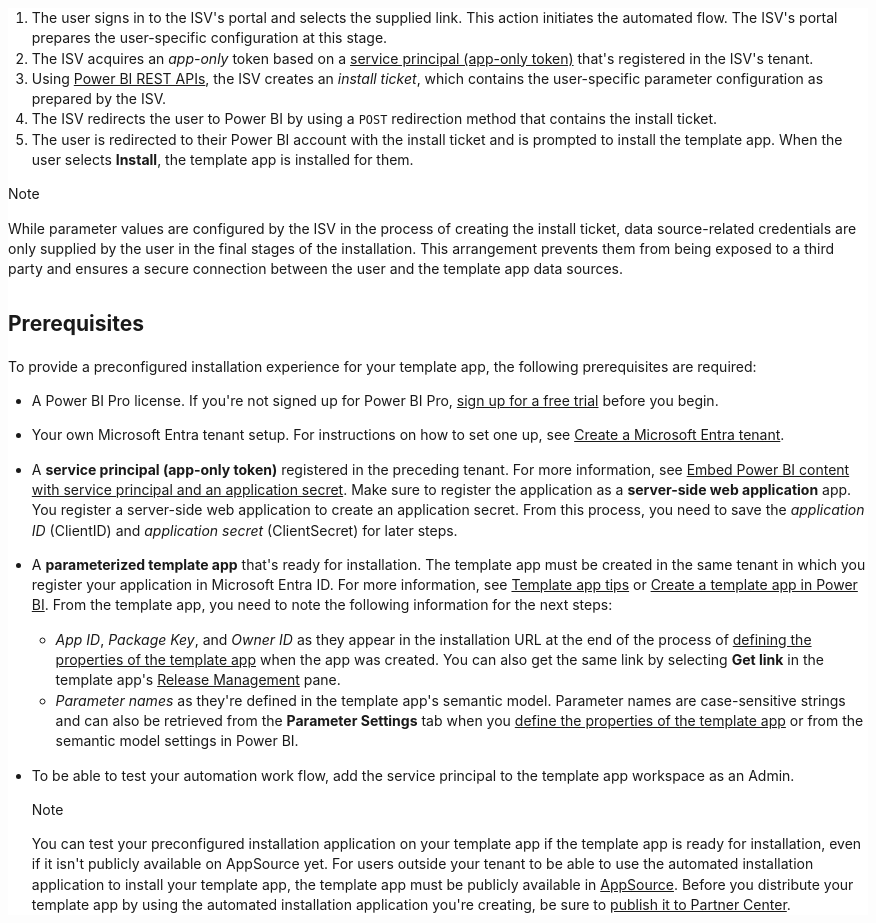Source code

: 1. The user signs in to the ISV's portal and selects the supplied link. This action initiates the automated flow. The ISV's portal prepares the user-specific configuration at this stage.
1. The ISV acquires an *app-only* token based on a [service principal (app-only token)](./../developer/embedded/embed-service-principal.md) that's registered in the ISV's tenant.
1. Using [Power BI REST APIs](/rest/api/power-bi/), the ISV creates an *install ticket*, which contains the user-specific parameter configuration as prepared by the ISV.
1. The ISV redirects the user to Power BI by using a ```POST``` redirection method that contains the install ticket.
1. The user is redirected to their Power BI account with the install ticket and is prompted to install the template app. When the user selects **Install**, the template app is installed for them.

> [!NOTE]
> While parameter values are configured by the ISV in the process of creating the install ticket, data source-related credentials are only supplied by the user in the final stages of the installation. This arrangement prevents them from being exposed to a third party and ensures a secure connection between the user and the template app data sources.

## Prerequisites

To provide a preconfigured installation experience for your template app, the following prerequisites are required:

- A Power BI Pro license. If you're not signed up for Power BI Pro, [sign up for a free trial](https://powerbi.microsoft.com/pricing/) before you begin.
- Your own Microsoft Entra tenant setup. For instructions on how to set one up, see [Create a Microsoft Entra tenant](./../developer/embedded/create-an-azure-active-directory-tenant.md).
- A **service principal (app-only token)** registered in the preceding tenant. For more information, see [Embed Power BI content with service principal and an application secret](./../developer/embedded/embed-service-principal.md). Make sure to register the application as a **server-side web application** app. You register a server-side web application to create an application secret. From this process, you need to save the *application ID* (ClientID) and *application secret* (ClientSecret) for later steps.
- A **parameterized template app** that's ready for installation. The template app must be created in the same tenant in which you register your application in Microsoft Entra ID. For more information, see [Template app tips](service-template-apps-tips.md) or [Create a template app in Power BI](service-template-apps-create.md). From the template app, you need to note the following information for the next steps:
  - *App ID*, *Package Key*, and *Owner ID* as they appear in the installation URL at the end of the process of [defining the properties of the template app](service-template-apps-create.md#define-the-properties-of-the-template-app) when the app was created. You can also get the same link by selecting **Get link** in the template app's [Release Management](service-template-apps-create.md#manage-the-template-app-release) pane.
  - *Parameter names* as they're defined in the template app's semantic model. Parameter names are case-sensitive strings and can also be retrieved from the **Parameter Settings** tab when you [define the properties of the template app](service-template-apps-create.md#define-the-properties-of-the-template-app) or from the semantic model settings in Power BI.
- To be able to test your automation work flow, add the service principal to the template app workspace as an Admin.

    > [!NOTE]
    > You can test your preconfigured installation application on your template app if the template app is ready for installation, even if it isn't publicly available on AppSource yet. For users outside your tenant to be able to use the automated installation application to install your template app, the template app must be publicly available in [AppSource](https://appsource.microsoft.com/en-us/marketplace/apps?product=power-bi). Before you distribute your template app by using the automated installation application you're creating, be sure to [publish it to Partner Center](/azure/marketplace/partner-center-portal/create-power-bi-app-offer).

PROBLEM TO WORK ON:
Restate exactly, please, only the lines between the start of the data and the line containing "1. Using [Power", both ends included, skipping the pictures.

ANSWER AREA:
Source code

: 1. The user signs in to the ISV's portal and selects the supplied link. This action initiates the automated flow. The ISV's portal prepares the user-specific configuration at this stage.
1. The ISV acquires an *app-only* token based on a [service principal (app-only token)](./../developer/embedded/embed-service-principal.md) that's registered in the ISV's tenant.
1. Using [Power BI REST APIs](/rest/api/power-bi/), the ISV creates an *install ticket*, which contains the user-specific parameter configuration as prepared by the ISV.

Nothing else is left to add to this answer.